Django 1.9: Field clashes with the field of non-existing field in parent model

Jens-Erik Weber picture Jens-Erik Weber · Dec 4, 2015 · Viewed 12.6k times · Source

I have some simple models, Profile, Certifier and Designer, the two latter inheriting from Profile (multi table inheritance). In Designer there’s a foreign key to Certifier.

class Profile(models.Model):
    TYPES = (
        ('admin', _('Administrator')),
        ('certifier', _('Certifier')),
        ('designer', _('Designer'))
    )
    
    user = models.OneToOneField(User)
    type = models.CharField(max_length=9, choices=TYPES)
    
    def __str__(self):
        return self.user.username + ' (' + self.type + ')'

class Admin(Profile):
    pass
class Certifier(Profile):
    pass
class Designer(Profile):
    certifier = models.ForeignKey(Certifier)

In Django 1.8 this works perfectly, but in 1.9 I get;

django.core.management.base.SystemCheckError: SystemCheckError: System check identified some issues:

ERRORS:

check.Designer.certifier: (models.E006) The field 'certifier' clashes with the field 'certifier' from model 'check.profile'.

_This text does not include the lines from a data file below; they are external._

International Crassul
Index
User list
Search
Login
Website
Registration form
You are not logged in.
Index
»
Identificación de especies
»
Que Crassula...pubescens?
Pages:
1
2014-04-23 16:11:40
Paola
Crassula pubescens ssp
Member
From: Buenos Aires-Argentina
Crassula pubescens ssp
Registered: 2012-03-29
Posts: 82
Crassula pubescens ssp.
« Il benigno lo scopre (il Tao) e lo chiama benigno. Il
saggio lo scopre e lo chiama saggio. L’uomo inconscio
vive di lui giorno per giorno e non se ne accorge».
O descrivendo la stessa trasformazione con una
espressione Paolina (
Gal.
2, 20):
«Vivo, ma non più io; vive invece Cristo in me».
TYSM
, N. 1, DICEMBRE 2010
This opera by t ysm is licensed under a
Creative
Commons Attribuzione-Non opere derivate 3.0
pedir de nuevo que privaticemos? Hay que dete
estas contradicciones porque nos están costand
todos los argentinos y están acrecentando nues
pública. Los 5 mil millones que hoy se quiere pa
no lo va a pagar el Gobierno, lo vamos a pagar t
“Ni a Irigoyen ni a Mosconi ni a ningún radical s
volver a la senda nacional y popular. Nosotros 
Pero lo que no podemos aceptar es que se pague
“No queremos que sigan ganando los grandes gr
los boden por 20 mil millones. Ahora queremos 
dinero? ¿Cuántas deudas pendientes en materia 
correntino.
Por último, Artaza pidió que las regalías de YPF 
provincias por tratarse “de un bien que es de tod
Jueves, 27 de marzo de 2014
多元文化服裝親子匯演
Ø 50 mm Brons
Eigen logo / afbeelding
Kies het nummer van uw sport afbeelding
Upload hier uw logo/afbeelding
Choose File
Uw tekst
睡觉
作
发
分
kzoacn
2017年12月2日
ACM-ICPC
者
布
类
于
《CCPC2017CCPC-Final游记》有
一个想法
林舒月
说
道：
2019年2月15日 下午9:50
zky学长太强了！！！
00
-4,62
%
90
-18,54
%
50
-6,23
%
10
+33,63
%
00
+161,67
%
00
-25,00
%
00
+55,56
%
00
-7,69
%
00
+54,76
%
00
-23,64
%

(Profile.type is irrelevant in this case, I just need it to distinguish logged in user profile types).

check.profile obviously doesn’t have a field 'certifier'. Is this a bug or do I miss something? The same thing happens in another project.

Answer

Alex Polekha picture Alex Polekha · Dec 4, 2015

I think that you shouldn't use name certifier for that foreign key relation because class Profile actually has certifier, admin and designer fields(although by descriptor) according to docs and in that case names actually would clash.

from django.contrib.auth.models import User

c = Certifier.objects.create(
    type='admin',
    user=User.objects.latest('date_joined'),
)

p = c.profile_ptr
print(p.certifier) #username (admin)

Change to something like certifier_field = models.ForeignKey(Certifier)

As it was pointed out in comments, you could rename the models to CertifierProfile, AdminProfile etc to avoid the clash.

Or you could also silence the check by adding SILENCED_SYSTEM_CHECKS = ['models.E006'] to your settings, but this is not a good approach.